Pour son premier titre commercial, un fils de Mizuguchi et du shoot'em up doujin offre une fusion totale entre jeu vidéo et indie rock, un challenge pour les fans et une partition de gameplay dont les nuances se révèlent à chaque "écoute" successive. Hypnotisant.
Parler d'Everyday Shooter, c'est d'abord parler de Jonathan Mak, créateur canadien du titre et prototype même du développeur génialement barré. Quand il ne disserte pas sur la structure cachée du paysage sonore de la vie de tous les jours, il s'invite sur le blog officiel Playstation et y balance ses photos les plus incongrues, entre une déclaration du vice-président des ventes et la sempiternelle mise à jour hebdomadaire du Playstation Network. Un lit défait, une PS3 branchée sur une télé minuscule, un paquet de purée surgelée. On y apprend que les amis développeurs de Mak se balancent du sang de cochon à la figure ou que le code du jeu ne contient ni 4 et ni 5 parce que ces chiffres portent malheur. Farouchement marginal, gentiment cintré et, donc, éminemment sympathique.

Mais parler d'Everyday Shooter, c'est forcément parler de Mizuguchi, créateur de classiques du jeu musical tels que Rez ou Lumines. Mak ne s'en cache pas : le grand maître de la synesthésie lui a inspiré son concept et durant les premières minutes de jeu, il est tentant de ne voir en celui-ci qu'un hommage appliqué mais finalement un peu dispensable. Mélange de Geometry Wars (pour l'utilisation des deux sticks analogiques) et d'Every Extend (pour l'importance des combos) à la sauce indie rock, le titre, comme chez Mizuguchi, pose les bases d'une mélodie simple que divers évènements vont compléter : l'élimination d'ennemis, la récupération de pastilles bonus ou l'apparition d'un boss déclenchent riffs et accords de guitare, formant une texture sonore délicate, proche de l'improvisation post-rock mais toujours cohérente.

La spécificité du titre réside en fait dans un très fort désir, peut-être encore plus fort que chez Mizuguchi, de construire le jeu autour de la musique, la laissant dicter jusqu'aux aspects les plus élémentaires du game design. Mak voulait ainsi que son jeu soit conçu comme un album et que chaque niveau s'apparente à un morceau, tous différents les uns des autres mais tous traversés par le même esprit.
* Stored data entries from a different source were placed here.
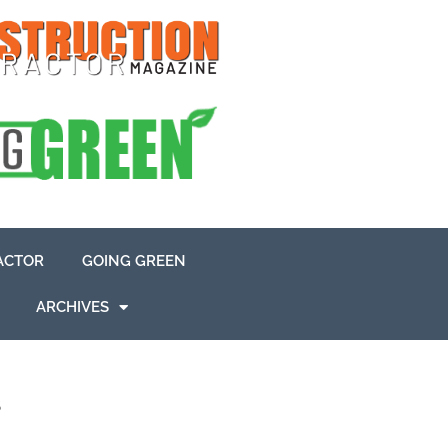
ACTOR
GOING GREEN
ARCHIVES
s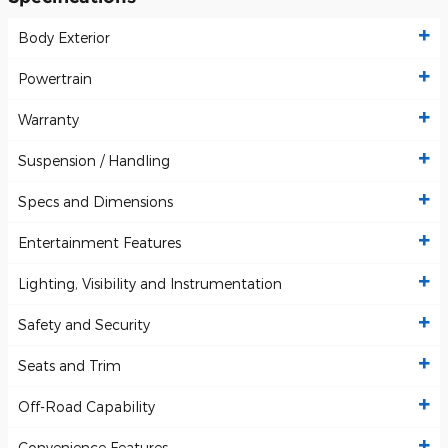
Body Exterior
Powertrain
Warranty
Suspension / Handling
Specs and Dimensions
Entertainment Features
Lighting, Visibility and Instrumentation
Safety and Security
Seats and Trim
Off-Road Capability
Convenience Features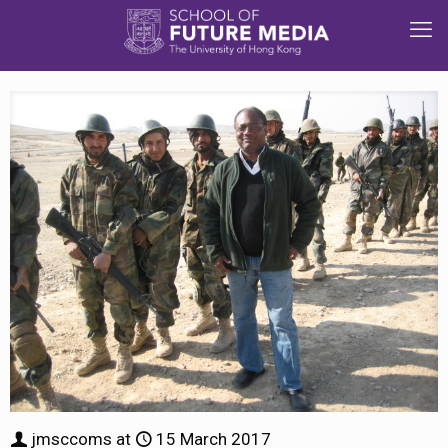
jmsccoms
at
15 March 2017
Concrètement, le système de combos de chaque niveau d'Everyday Shooter est ainsi régi par des règles propres, que le joueur devra découvrir lui-même puisqu'aucune indication particulière (sauf pour le tout premier "morceau") n'est fournie. Les vagues d'adversaires et les séquences, elles, épousent la mélodie et la structure familière couplets-refrain. Enfin chaque niveau s'étend sur une durée fixe, le temps du morceau, ni plus ni moins, avant d'opérer un élégant fondu visuel et sonore et de passer au suivant.

Everyday Shooter fait donc autant appel à l'action qu'à l'observation, un drôle de mélange actif / passif qui commence par dérouter, comme si le jeu coulait entre les doigts sans qu'on ait vraiment l'impression de pouvoir le retenir. Mais comme les meilleurs albums musicaux, le titre se laisse également découvrir. A force d'étude attentive et d'expérimentations, de nouveaux moyens d'augmenter ses scores se révèlent, tout comme les écoutes répétées d'un même morceau finissent par laisser entendre des nuances insoupçonnées, des arrangements subtils passés inaperçus jusque là. Et qu'on ne s'y trompe pas : avec un nombre d'ennemis et de projectiles à l'écran frisant parfois la frénésie, Everyday Shooter s'adresse plus aux purs fans de shoot'em up qu'aux adeptes de la méditation interactive façon flOw. Belle réussite pour le canadien, donc : partant d'un concept à priori bien balisé et à la parenté clairement définie, le créateur propose un shoot excellent qui, de plus, révèle au final un objet interactif unique, une partition de gameplay que le joueur va enrichir via ses actions. Là où d'autres offrent de jouer avec la musique ou autour de la musique, Jonathan Mak, en somme, propose avant tout d'écouter du jeu.

Everyday Shooter est disponible à partir d'aujourd'hui sur le Playstation Network européen.